EXERCISES.
a – In the June Behm article, at what age did she graduate from high school?
b – Rewrite the paragraph of the June Behm article that begins "After school she went to work" as a short bulleted list, keeping its main facts.
c – Using the June Behm article, explain why Behm thinks the O'Meara Law Office building should not have been torn down.

TEXT BLOCK.
----------------

A big day for grandma June Behm
It’s a big day for Grandma June Behm who turned 100 years old on Friday, June 9.
Behm was born June 9, 1917 when Woodrow Wilson was president of the United States. Behm was an only child, born in Cambridge, WI. She excelled in education and graduated high school at 16.
After school she went to work for the state government in the Industrial Commission in Madison. Behm was 24 when she married on May 10, 1941. She came to West Bend and worked for 25 years as a legal secretary at the O’Meara Law Office when it was located on the triangle, where Old Settler’s Park currently stands.
“They should have never torn down that building,” said Behm. “That was quite a landmark and they didn’t believe in keeping the antiques there. This was on the Main Street and it was featured on one of the telephone fliers.”
Behm recalled some of the attorneys at the firm including Jim Pouros, Steven O’Meara and Tom O’Meara.
“When I worked downtown I used to go shopping at Campbells and the Penny’s store,” she said. “They had a first floor and then clothing for sale in the balcony.”

----------------

RECORDED INFORMATION.
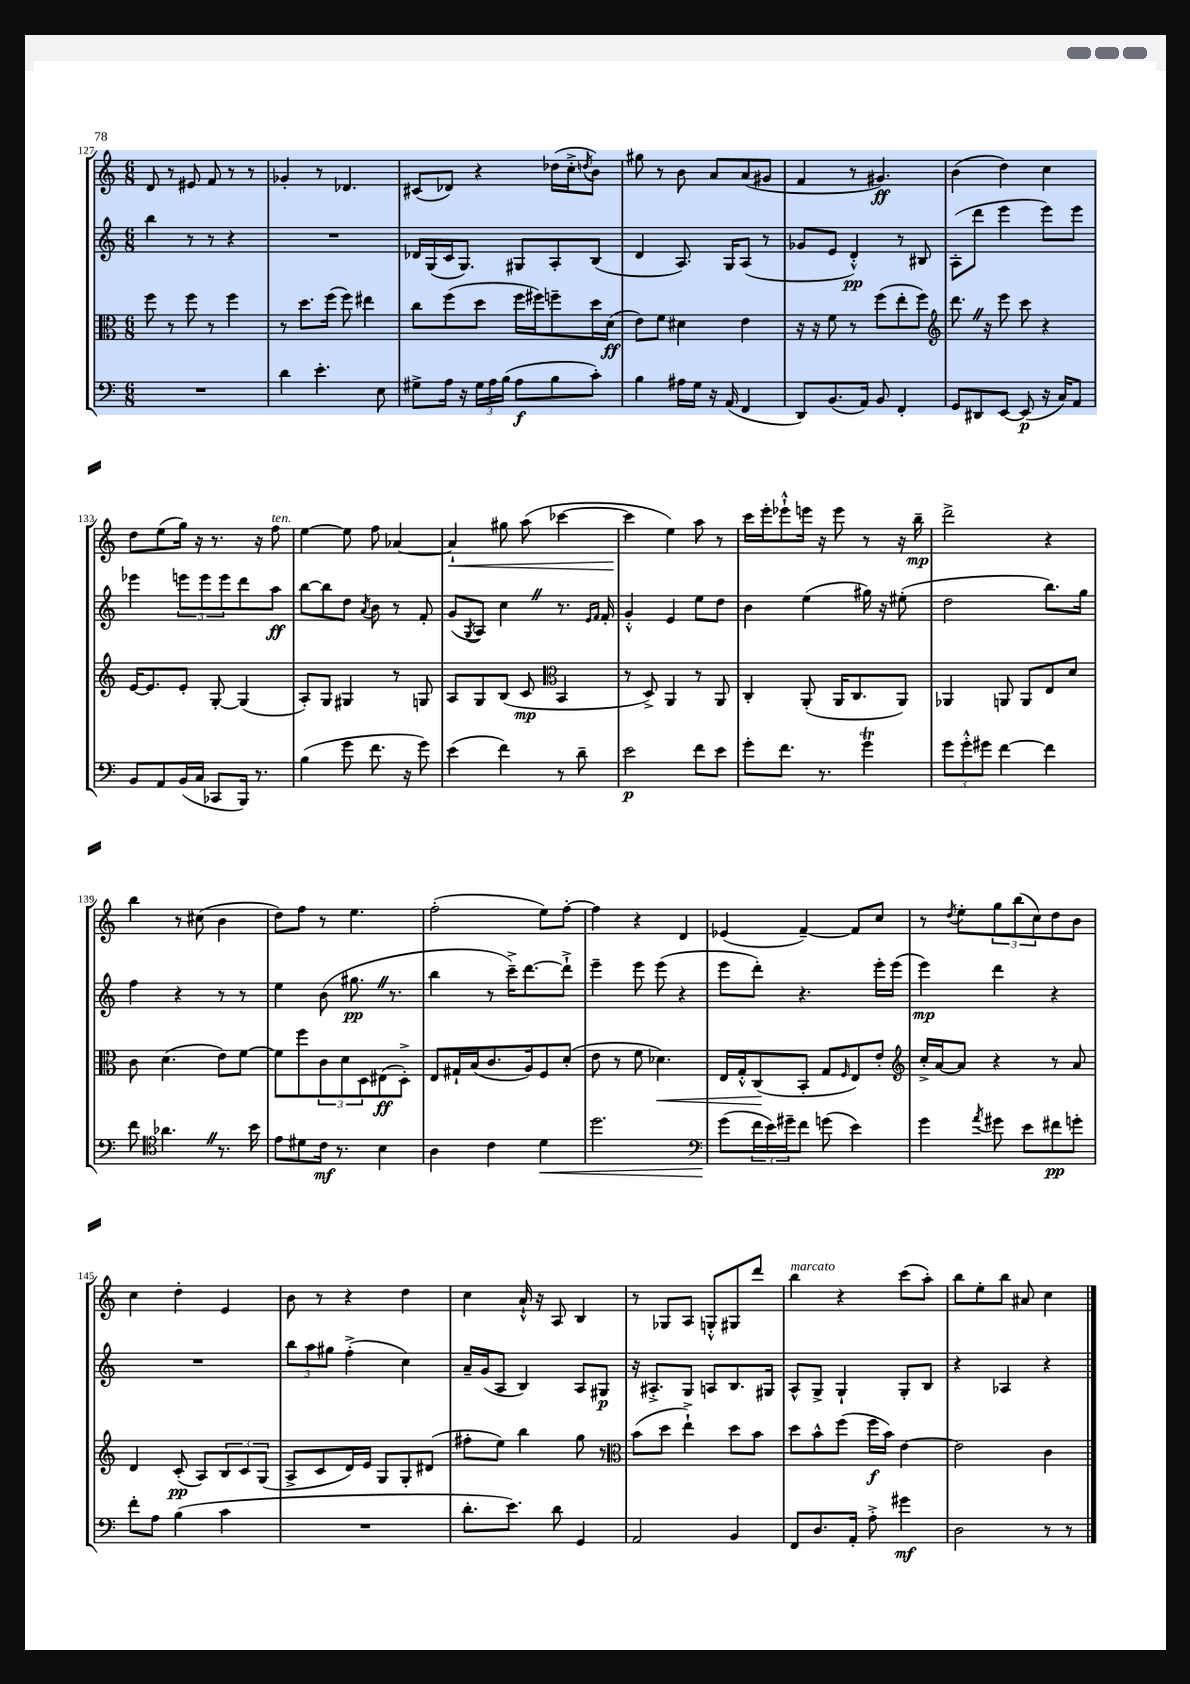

**kern	**dynam	**kern	**dynam	**kern	**dynam	**kern	**dynam
*part4	*part4	*part3	*part3	*part2	*part2	*part1	*part1
*staff4	*staff4	*staff3	*staff3	*staff2	*staff2	*staff1	*staff1
*clefF4	*	*clefC3	*	*clefG2	*	*clefG2	*
*k[]	*	*k[]	*	*k[]	*	*k[]	*
*M6/8	*	*M6/8	*	*M6/8	*	*M6/8	*
=127	=127	=127	=127	=127	=127	=127	=127
2.r	.	8ff\	.	4bb\	.	8d/	.
.	.	8r	.	.	.	8r	.
.	.	8ff\	.	8r	.	8e#X/	.
.	.	8r	.	8r	.	8f/	.
.	.	4ff\	.	4r	.	8r	.
.	.	.	.	.	.	8r	.
=128	=128	=128	=128	=128	=128	=128	=128
4d\	.	8r	.	2.r	.	4g-X'/	.
.	.	8.dd\L	.	.	.	.	.
4.e'\	.	.	.	.	.	8r	.
.	.	(16ff\Jk	.	.	.	.	.
.	.	8ff\)	.	.	.	4.d-X/	.
.	.	4ee#X\	.	.	.	.	.
8E\	.	.	.	.	.	.	.
=129	=129	=129	=129	=129	=129	=129	=129
8G#X^\L	.	8cc\L	.	16d-X/LL	.	(8c#X/L	.
.	.	.	.	(16G/	.	.	.
16A\Jk	.	(8ff\	.	16c/J	.	8d-X/J)	.
16r	.	.	.	8.G/J)	.	.	.
24G#\LL	.	8dd\J	.	.	.	4r	.
24A\	.	.	.	.	.	.	.
(24B\JJ	.	.	.	.	.	.	.
8A\L	f	16ff\LL	.	8G#X/L	.	.	.
.	.	16ff#X\J)	.	.	.	.	.
8B\	.	8ffn~\	.	8A'/	.	(16dd-X\LL	.
.	.	.	.	.	.	16cc'^\J	.
.	.	.	.	.	.	8qddn/	.
8c'\J)	.	16dd\L	.	(8B/J	.	8b\J)	.
.	.	(16d\JJ	ff	.	.	.	.
=130	=130	=130	=130	=130	=130	=130	=130
4B\	.	8e\L)	.	4d/	.	8gg#X\	.
.	.	8f\J	.	.	.	8r	.
16A#X\LL	.	4d#X\	.	8.A/)	.	8b\	.
16G\JJ	.	.	.	.	.	.	.
16r	.	.	.	.	.	8a/L	.
(16AA/	.	.	.	16G/KL	.	.	.
4FF/	.	4e\	.	(8A/J	.	(8a/	.
.	.	.	.	8r	.	8g#X/J	.
=131	=131	=131	=131	=131	=131	=131	=131
8DD/L)	.	16r	.	8g-X/L	.	4f/	.
.	.	16r	.	.	.	.	.
(8.BB/	.	8f\	.	8e/J	.	.	.
.	.	8r	.	4d'^^/)	pp	8r	.
16AA/Jk)	.	.	.	.	.	.	.
8BB/	.	(8ff\L	.	.	.	4.g#X/)	ff
4FF'/	.	8ee'\	.	8r	.	.	.
.	.	8ff\J)	.	8B#X/	.	.	.
=132	=132	=132	=132	=132	=132	=132	=132
*	*	*clefG2	*	*	*	*	*
8GG/L	.	8.dddZ\	.	(8A'\L	.	(4b\	.
8DD#X/	.	.	.	8ddd\J	.	.	.
.	.	16r	.	.	.	.	.
[8EE/J	.	8eee\	.	4eee\	.	4dd\)	.
(8EE/]	p	8ccc\	.	.	.	.	.
16r	.	4r	.	8eee\L)	.	4cc\	.
16C/KL)	.	.	.	.	.	.	.
8AA/J	.	.	.	8eee\J	.	.	.
!!LO:LB:g=z
=133	=133	=133	=133	=133	=133	=133	=133
8BB/L	.	[16e/KL	.	4eee-X\	.	8dd\L	.
.	.	8.e/]	.	.	.	.	.
8AA/	.	.	.	.	.	(8ee\	.
(16BB/L	.	8e'/J	.	12eeen\L	.	16gg\Jk)	.
16C/JJ	.	.	.	.	.	16r	.
.	.	.	.	12eee\	.	.	.
8CC-X/L	.	[8G'/	.	.	.	8.r	.
.	.	.	.	12eee\	.	.	.
16BBB/Jk)	.	(4G/]	.	8ddd\	.	.	.
8.r	.	.	.	.	.	16r	.
!	!	!	!	!	!	!LO:TX:a:i:t=ten.	!
.	.	.	.	8aa\J	ff	8ff\	.
=134	=134	=134	=134	=134	=134	=134	=134
(4B\	.	8A'/L)	.	[8bb\L	.	[4ee\	.
.	.	8G/J	.	8bb\]	.	.	.
8g\	.	4G#X/	.	8dd\J	.	8ee\]	.
.	.	.	.	8qa/	.	.	.
8.f\	.	.	.	8b\	.	8ff\	.
.	.	8r	.	8r	.	[4a-X/	.
16r	.	.	.	.	.	.	.
8g\)	.	8Gn/	.	8f'/	.	.	.
=135	=135	=135	=135	=135	=135	=135	=135
!	!	!	!	!	!	!	!LO:HP:b
(4e\	.	8A/L	.	(8g/L	.	4a-`/]	<
.	.	.	.	8qG/	.	.	.
.	.	8G/	.	8A/J)	.	.	.
4f\)	.	(8B/J	.	4ccZ\	.	8gg#X\	.
.	.	8c/	mp	.	.	(8aa\	.
*	*	*clefC3	*	*	*	*	*
8r	.	4BB/	.	8.r	.	[4ccc-X\	.
8d~\	.	.	.	.	.	.	.
.	.	.	.	16qqe/LL	.	.	.
.	.	.	.	16qqf/JJ	.	.	.
.	.	.	.	16f'/	.	.	.
=136	=136	=136	=136	=136	=136	=136	=136
2e\	p	8r	.	4g'^^/	.	4ccc-\]	.
.	.	8D^/)	.	.	.	.	.
.	.	4AA/	.	4e/	.	4ee\)	[
8f\L	.	8r	.	8ee\L	.	8aa\	.
8e\J	.	8AA/	.	8dd\J	.	8r	.
=137	=137	=137	=137	=137	=137	=137	=137
8g'\L	.	4C'/	.	4b\	.	16ccc\LL	.
.	.	.	.	.	.	16eee'\J	.
8.f\J	.	.	.	.	.	8eee-X`^^\	.
.	.	(8AA'/	.	(4ee\	.	16eeen\Jk	.
8.r	.	.	.	.	.	16r	.
.	.	16AA/KL	.	.	.	8eee\	.
.	.	8.C/	.	.	.	.	.
4gT\	.	.	.	16gg#X\)	.	8r	.
.	.	.	.	16r	.	.	.
.	.	8AA/J)	.	(8ee#X'\	.	16r	.
.	.	.	.	.	.	16bb~\	mp
=138	=138	=138	=138	=138	=138	=138	=138
12g\L	.	4AA-X/	.	2dd\	.	2ddd^\	.
12g'^^\	.	.	.	.	.	.	.
12g#X\J	.	.	.	.	.	.	.
[4f\	.	8AAn/	.	.	.	.	.
.	.	8AA/L	.	.	.	.	.
4f\]	.	8E/	.	8.bb\L)	.	4r	.
.	.	8d/J	.	.	.	.	.
.	.	.	.	16gg\Jk	.	.	.
!!LO:LB:g=z
=139	=139	=139	=139	=139	=139	=139	=139
8f\	.	8c\	.	4ff\	.	4bb\	.
*clefC4	*	*	*	*	*	*	*
4.a-XZ\	.	(4.d\	.	.	.	.	.
.	.	.	.	4r	.	8r	.
.	.	.	.	.	.	(8cc#X\	.
8.r	.	8e\L)	.	8r	.	4b\	.
.	.	[8f\J	.	8r	.	.	.
16b\	.	.	.	.	.	.	.
=140	=140	=140	=140	=140	=140	=140	=140
8e\L	.	8f\L]	.	4ee\	.	8dd\L)	.
8d#X\	.	8ff\	.	.	.	8ff\J	.
16c\Jk	mf	12c\	.	(8b\	.	8r	.
8.r	.	.	.	.	.	.	.
.	.	12d\	.	.	.	.	.
.	.	.	.	8.gg#XZ\	pp	4.ee\	.
.	.	12D\	.	.	.	.	.
4B\	.	(8E#X\	ff	.	.	.	.
.	.	.	.	8.r	.	.	.
.	.	8D'^\J)	.	.	.	.	.
=141	=141	=141	=141	=141	=141	=141	=141
4A\	.	8E/L	.	4bb\	.	(2ff'\	.
.	.	16G#X`/L	.	.	.	.	.
.	.	(16B/J	.	.	.	.	.
4c\	.	8.c/	.	8r	.	.	.
.	.	.	.	16ccc~^\KL)	.	.	.
.	.	16A/k)	.	[8.ddd\	.	.	.
!	!LO:HP:b	!	!	!	!	!	!
4d\	<	8F/	.	.	.	8ee\L)	.
.	.	(8d'/J	.	8ddd`^\J]	.	[8ff'\J	.
=142	=142	=142	=142	=142	=142	=142	=142
2.dd\	.	8e\	.	4eee~\	.	4ff\]	.
.	.	8r	.	.	.	.	.
.	.	8f\	.	8eee\	.	4r	.
!	!	!	!LO:HP:b	!	!	!	!
.	.	4.d-X\)	<	(8eee\	.	.	.
.	.	.	.	4r	.	4d/	.
=143	=143	=143	=143	=143	=143	=143	=143
*clefF4	*	*	*	*	*	*	*
(8g\L	.	16E/LL	.	8eee\L	.	(4e-X/	.
.	.	16G'^^/J	.	.	.	.	.
24f\L	[	(8C/	.	8ddd'\J)	.	.	.
24e\)	.	.	.	.	.	.	.
24g#X~\J	.	.	.	.	.	.	.
8f\J	.	8BB'/J	[	4.r	.	[4f~/)	.
(8gn\	.	8G/L	.	.	.	.	.
.	.	16qqF/	.	.	.	.	.
4e\)	.	8E/)	.	.	.	8f/L]	.
.	.	8e'/J	.	16eee'\LL	.	8cc/J	.
.	.	.	.	(16eee\JJ	.	.	.
=144	=144	=144	=144	=144	=144	=144	=144
*	*	*clefG2	*	*	*	*	*
4g\	.	16cc'^/LL	.	4eee\)	mp	8r	.
.	.	[16a/J	.	.	.	.	.
.	.	.	.	.	.	8qdd/	.
.	.	8a/J]	.	.	.	8ee'\L	.
8qa/	.	.	.	.	.	.	.
8g#X\	.	4r	.	4ddd\	.	12gg\	.
.	.	.	.	.	.	(12bb\	.
8e\L	.	.	.	.	.	.	.
.	.	.	.	.	.	12cc\)	.
8f#X\	pp	8r	.	4r	.	8dd\	.
8gn'\J	.	8a/	.	.	.	8b\J	.
!!LO:LB:g=z
=145	=145	=145	=145	=145	=145	=145	=145
8f'\L	.	4d/	.	2.r	.	4cc\	.
8A\J	.	.	.	.	.	.	.
(4B\	.	(8c'/	pp	.	.	4dd'\	.
.	.	8A/L)	.	.	.	.	.
4c\	.	12B/	.	.	.	4e/	.
.	.	12c/	.	.	.	.	.
.	.	(12G/J	.	.	.	.	.
=146	=146	=146	=146	=146	=146	=146	=146
2.r	.	8A^/L	.	12bb\L	.	8b\	.
.	.	.	.	12aa\	.	.	.
.	.	8c/	.	.	.	8r	.
.	.	.	.	12gg#X\J	.	.	.
.	.	16d/L)	.	(4ff'^\	.	4r	.
.	.	16e/JJ	.	.	.	.	.
.	.	8G/L	.	.	.	.	.
.	.	8G'/	.	4cc\)	.	4dd\	.
.	.	(8d#X/J	.	.	.	.	.
=147	=147	=147	=147	=147	=147	=147	=147
8.d'\L	.	8ff#X'\L	.	16a~/LL	.	4cc\	.
.	.	.	.	(16g/J	.	.	.
.	.	8ee\J)	.	8A/J	.	.	.
8.e\J)	.	.	.	.	.	.	.
.	.	4bb\	.	4B/)	.	16a`^^/	.
.	.	.	.	.	.	16r	.
8d\	.	.	.	.	.	8A/	.
4GG/	.	8gg\	.	8A/L	.	4B/	.
.	.	8r	.	8G#X/J	p	.	.
=148	=148	=148	=148	=148	=148	=148	=148
*	*	*clefC3	*	*	*	*	*
2AA/	.	(8b\L	.	16r	.	8r	.
.	.	.	.	8.A#X'^/L	.	.	.
.	.	8dd\J	.	.	.	8G-X/L	.
.	.	4ee`^\)	.	8G/J	.	8A/J	.
.	.	.	.	8An/L	.	8Gn'^^/L	.
4BB/	.	8dd\L	.	8.B/	.	8G#X/	.
.	.	8b\J	.	.	.	8ddd/J	.
.	.	.	.	16G#X/Jk	.	.	.
=149	=149	=149	=149	=149	=149	=149	=149
!	!	!	!	!	!	!LO:TX:a:i:t=marcato	!
8FF/L	.	8dd\L	.	8A^^/L	.	4bb\	.
8.D/	.	8b^^\	.	8G^/J	.	.	.
.	.	(8ff\J	.	4G`/	.	4r	.
16AA'/Jk	.	.	.	.	.	.	.
8A'^\	.	16ff\LL	f	.	.	.	.
.	.	16b\JJ)	.	.	.	.	.
4g#X\	mf	[4e\	.	8G'/L	.	(8ccc\L	.
.	.	.	.	8B/J	.	8aa'\J)	.
=150	=150	=150	=150	=150	=150	=150	=150
2D\	.	2e\]	.	4r	.	8bb\L	.
.	.	.	.	.	.	8ee'\	.
.	.	.	.	4A-X/	.	8bb\J	.
.	.	.	.	.	.	8a#X/	.
8r	.	4c\	.	4r	.	4cc\	.
8r	.	.	.	.	.	.	.
==	==	==	==	==	==	==	==
*-	*-	*-	*-	*-	*-	*-	*-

----------------

EXERCISE ANSWERS.
a – She graduated at 16.

b –
- Worked for the state government in the Industrial Commission in Madison after school
- Married at 24 on May 10, 1941
- Moved to West Bend
- Worked 25 years as a legal secretary at the O'Meara Law Office, then located on the triangle where Old Settler's Park now stands

c – Behm calls the building "quite a landmark" on Main Street, one that was featured on a telephone flier. She also notes that they didn't believe in keeping the antiques there.